Register a new passkey from a button or settings panel Passkey Registration Use residentKey:required for discoverable credentials. Segregate try/catch into two blocks — inner wraps credentials.create() (abort on catch, never signal), outer wraps the server fetch (signal signalUnknownCredential on rejection).
Silently register a passkey right after a successful password login Conditional Create Trigger immediately after a complete password-based sign-in. Abort any active autofill controller first. Pass mediation:'conditional' to suppress the blocking modal. Never render error UI for InvalidStateError or NotAllowedError.
Implement passkey sign-in (autofill suggestions or button) Passkey Authentication Run initConditionalAutofill() on DOMContentLoaded with mediation:'conditional'. Button flow must abort the autofill controller first, then re-arm autofill after exiting. Signal signalUnknownCredential only on HTTP 404.

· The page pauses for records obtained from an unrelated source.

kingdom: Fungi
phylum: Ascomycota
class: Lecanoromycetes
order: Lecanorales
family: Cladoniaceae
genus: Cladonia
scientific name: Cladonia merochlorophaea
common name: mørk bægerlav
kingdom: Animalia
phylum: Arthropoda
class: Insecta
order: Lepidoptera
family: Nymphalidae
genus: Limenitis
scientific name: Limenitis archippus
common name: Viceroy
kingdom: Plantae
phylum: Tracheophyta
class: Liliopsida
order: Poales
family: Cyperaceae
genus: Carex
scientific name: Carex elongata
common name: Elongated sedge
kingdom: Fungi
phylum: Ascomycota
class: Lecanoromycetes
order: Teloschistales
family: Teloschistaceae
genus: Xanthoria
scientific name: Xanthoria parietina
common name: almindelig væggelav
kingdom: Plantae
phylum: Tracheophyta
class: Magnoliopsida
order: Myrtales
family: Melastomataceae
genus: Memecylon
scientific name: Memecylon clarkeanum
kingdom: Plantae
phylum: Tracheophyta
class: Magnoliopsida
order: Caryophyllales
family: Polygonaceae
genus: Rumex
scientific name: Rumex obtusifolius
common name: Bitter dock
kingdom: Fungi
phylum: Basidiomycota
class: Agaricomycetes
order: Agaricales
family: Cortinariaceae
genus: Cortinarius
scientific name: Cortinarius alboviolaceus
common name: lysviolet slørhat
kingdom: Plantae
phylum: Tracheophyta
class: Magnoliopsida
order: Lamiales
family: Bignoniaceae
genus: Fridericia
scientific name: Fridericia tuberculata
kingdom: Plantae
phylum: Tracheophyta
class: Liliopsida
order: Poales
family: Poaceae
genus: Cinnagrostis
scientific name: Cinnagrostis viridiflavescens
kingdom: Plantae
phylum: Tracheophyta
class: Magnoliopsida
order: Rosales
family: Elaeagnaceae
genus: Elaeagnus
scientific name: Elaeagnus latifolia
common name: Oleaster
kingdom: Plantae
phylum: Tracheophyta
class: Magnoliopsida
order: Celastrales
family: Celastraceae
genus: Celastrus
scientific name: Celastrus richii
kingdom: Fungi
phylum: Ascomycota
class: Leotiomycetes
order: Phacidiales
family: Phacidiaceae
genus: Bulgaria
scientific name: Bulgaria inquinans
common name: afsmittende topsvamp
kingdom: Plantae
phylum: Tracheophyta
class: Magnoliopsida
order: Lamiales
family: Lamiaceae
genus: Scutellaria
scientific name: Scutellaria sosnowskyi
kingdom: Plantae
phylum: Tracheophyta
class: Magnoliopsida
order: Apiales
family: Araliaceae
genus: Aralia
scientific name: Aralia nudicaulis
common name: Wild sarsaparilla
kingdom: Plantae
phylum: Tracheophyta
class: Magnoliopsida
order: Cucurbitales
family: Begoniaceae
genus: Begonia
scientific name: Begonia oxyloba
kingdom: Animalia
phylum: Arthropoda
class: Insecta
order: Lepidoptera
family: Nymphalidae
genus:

Show users their saved passkeys and allow rename or delete Passkey Management Call signalAllAcceptedCredentials on page load and after every delete. All Signal API calls require Base64URL strings — never ArrayBuffer rawId. Gate every call with feature detection; Firefox does not support it.
Re-verify a signed-in user before a sensitive action Passkey Reauthentication Populate allowCredentials with the current user's credential IDs — never leave it empty. After signature verification, assert the credential belongs to req.user.id. Button-only trigger — never autofill.